DOCUMENT SEGMENT START

We start by reading the CSV dataset for the year 2022 and print its schema to understand the columns contained in the dataset. Run the following code in the notebook cell:

year_22_csv = spark.read.option("header","true").csv(f"s3://noaa-gsod-pds/2022/")
year_22_csv.printSchema()

We get the following output.

We were able to submit the preceding code as a calculation instantly using the notebook.

Let’s continue exploring the dataset. Looking at the columns in the schema, we’re interested in previewing the data for the following attributes in 2022:

TEMP – Mean temperature
WDSP – Mean wind speed
GUST – Maximum wind gust
MAX – Maximum temperature
MIN – Minimum temperature
Name – Station name

Run the following code:

year_22_csv.select('NAME','DATE','TEMP','WDSP','GUST','MAX','MIN').show()

We get the following output.

Now we have an idea of what the dataset looks like. Next, let’s perform some analysis to find the maximum recorded temperature for the Seattle-Tacoma Airport in 2022. Run the following code:

from pyspark.sql.functions import max

year_22_csv.filter("NAME == 'SEATTLE TACOMA AIRPORT, WA US'").agg(max("MAX").alias("max_temp_yr_2022")).show()

We get the following output.

Next, we want to find the maximum recorded temperature for each month of 2022. For this, we use the Spark SQL feature of Athena. First, we need to create a temporary view on the year_22_csv data frame. Run the following code:

year_22_csv.createOrReplaceTempView("y22view")

DOCUMENT SEGMENT END

◆ **REQUIREMENT A**: Reproduce word for word everything in the Spark weather-data tutorial from "We start by" down to "year_22_csv.printSchema()".
◆ **REQUIREMENT B**: In the Spark weather-data tutorial, what alias is given to the maximum temperature computed for the Seattle-Tacoma Airport?
◆ **REQUIREMENT C**: Decide whether each statement agrees with the Spark weather-data tutorial, answering yes or no and quoting the deciding words: (i) The dataset read at the start is a CSV dataset for 2022. (ii) The attribute WDSP stands for maximum wind gust. (iii) The maximum temperature for each month is found with the Spark SQL feature of Athena.

EXTRACTED INFORMATION START

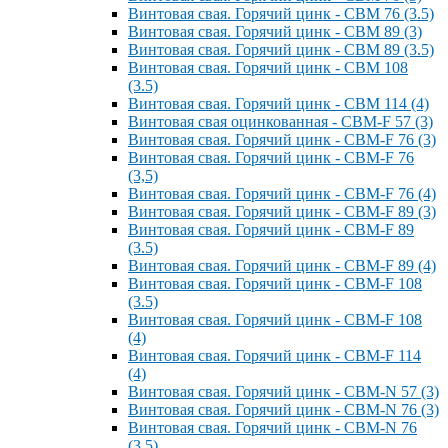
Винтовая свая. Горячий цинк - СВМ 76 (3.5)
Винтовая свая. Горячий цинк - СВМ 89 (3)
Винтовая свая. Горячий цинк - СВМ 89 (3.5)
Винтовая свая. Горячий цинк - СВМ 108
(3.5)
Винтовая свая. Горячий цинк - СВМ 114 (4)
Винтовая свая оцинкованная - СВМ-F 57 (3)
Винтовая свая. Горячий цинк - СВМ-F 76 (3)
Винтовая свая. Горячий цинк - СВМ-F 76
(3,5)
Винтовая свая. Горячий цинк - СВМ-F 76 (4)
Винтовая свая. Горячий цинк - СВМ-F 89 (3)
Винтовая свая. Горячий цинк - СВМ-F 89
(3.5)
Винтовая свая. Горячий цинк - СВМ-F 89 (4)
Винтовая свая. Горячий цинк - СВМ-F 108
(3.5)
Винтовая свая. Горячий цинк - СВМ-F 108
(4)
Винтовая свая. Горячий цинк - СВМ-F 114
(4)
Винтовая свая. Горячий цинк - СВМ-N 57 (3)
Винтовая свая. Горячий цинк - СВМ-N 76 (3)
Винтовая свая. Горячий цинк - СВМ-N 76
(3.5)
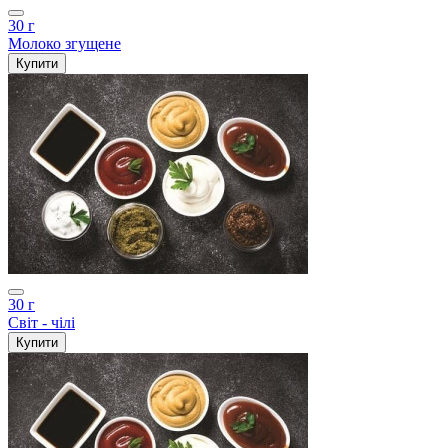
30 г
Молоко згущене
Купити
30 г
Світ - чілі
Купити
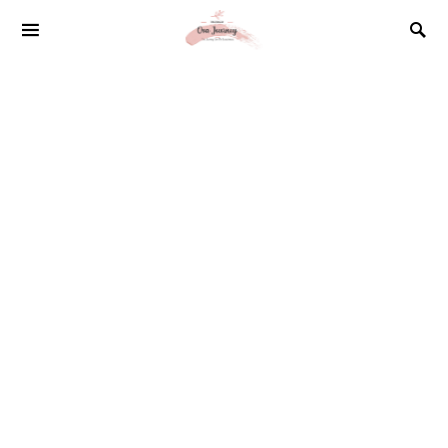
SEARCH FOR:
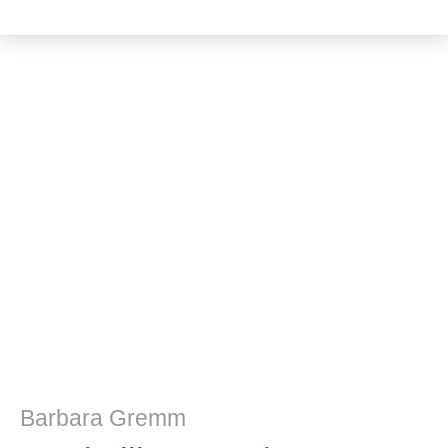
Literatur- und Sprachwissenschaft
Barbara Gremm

EXTRACTED INFORMATION END
EXTRACTED INFORMATION START

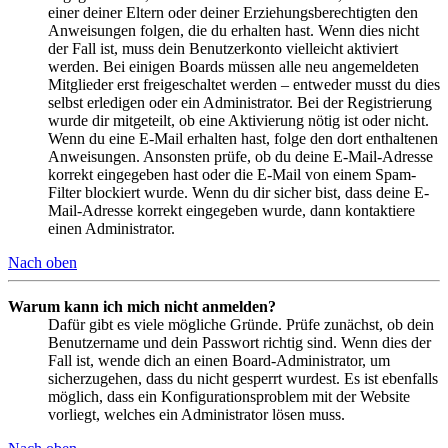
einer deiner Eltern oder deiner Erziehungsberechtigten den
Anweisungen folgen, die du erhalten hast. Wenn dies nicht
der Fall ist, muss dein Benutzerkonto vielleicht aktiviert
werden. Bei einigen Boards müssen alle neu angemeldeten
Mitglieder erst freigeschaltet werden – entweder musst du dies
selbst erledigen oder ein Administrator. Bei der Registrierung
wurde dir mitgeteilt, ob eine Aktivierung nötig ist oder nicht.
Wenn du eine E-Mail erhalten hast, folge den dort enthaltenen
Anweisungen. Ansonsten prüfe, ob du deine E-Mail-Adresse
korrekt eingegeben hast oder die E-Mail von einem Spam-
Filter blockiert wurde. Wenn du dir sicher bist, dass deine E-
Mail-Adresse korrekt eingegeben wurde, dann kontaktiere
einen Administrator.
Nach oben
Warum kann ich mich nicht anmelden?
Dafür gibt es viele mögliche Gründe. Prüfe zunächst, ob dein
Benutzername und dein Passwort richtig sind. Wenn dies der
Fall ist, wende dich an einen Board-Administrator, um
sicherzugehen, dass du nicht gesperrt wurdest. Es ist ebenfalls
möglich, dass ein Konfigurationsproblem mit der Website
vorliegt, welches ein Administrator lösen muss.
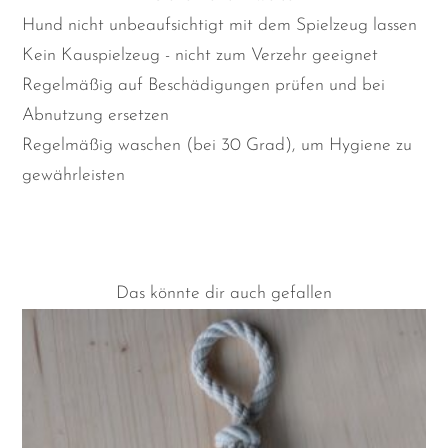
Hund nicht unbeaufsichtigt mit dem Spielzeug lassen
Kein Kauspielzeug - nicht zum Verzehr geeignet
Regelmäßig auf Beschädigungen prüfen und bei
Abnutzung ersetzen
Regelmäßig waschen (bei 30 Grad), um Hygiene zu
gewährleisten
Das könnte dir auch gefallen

EXTRACTED INFORMATION END

◆ **REPLY A**:
We start by reading the CSV dataset for the year 2022 and print its schema to understand the columns contained in the dataset. Run the following code in the notebook cell:

year_22_csv = spark.read.option("header","true").csv(f"s3://noaa-gsod-pds/2022/")
year_22_csv.printSchema()

◆ **REPLY B**: max_temp_yr_2022

◆ **REPLY C**:
(i) Yes: "We start by reading the CSV dataset for the year 2022"
(ii) No: "WDSP – Mean wind speed"
(iii) Yes: "For this, we use the Spark SQL feature of Athena."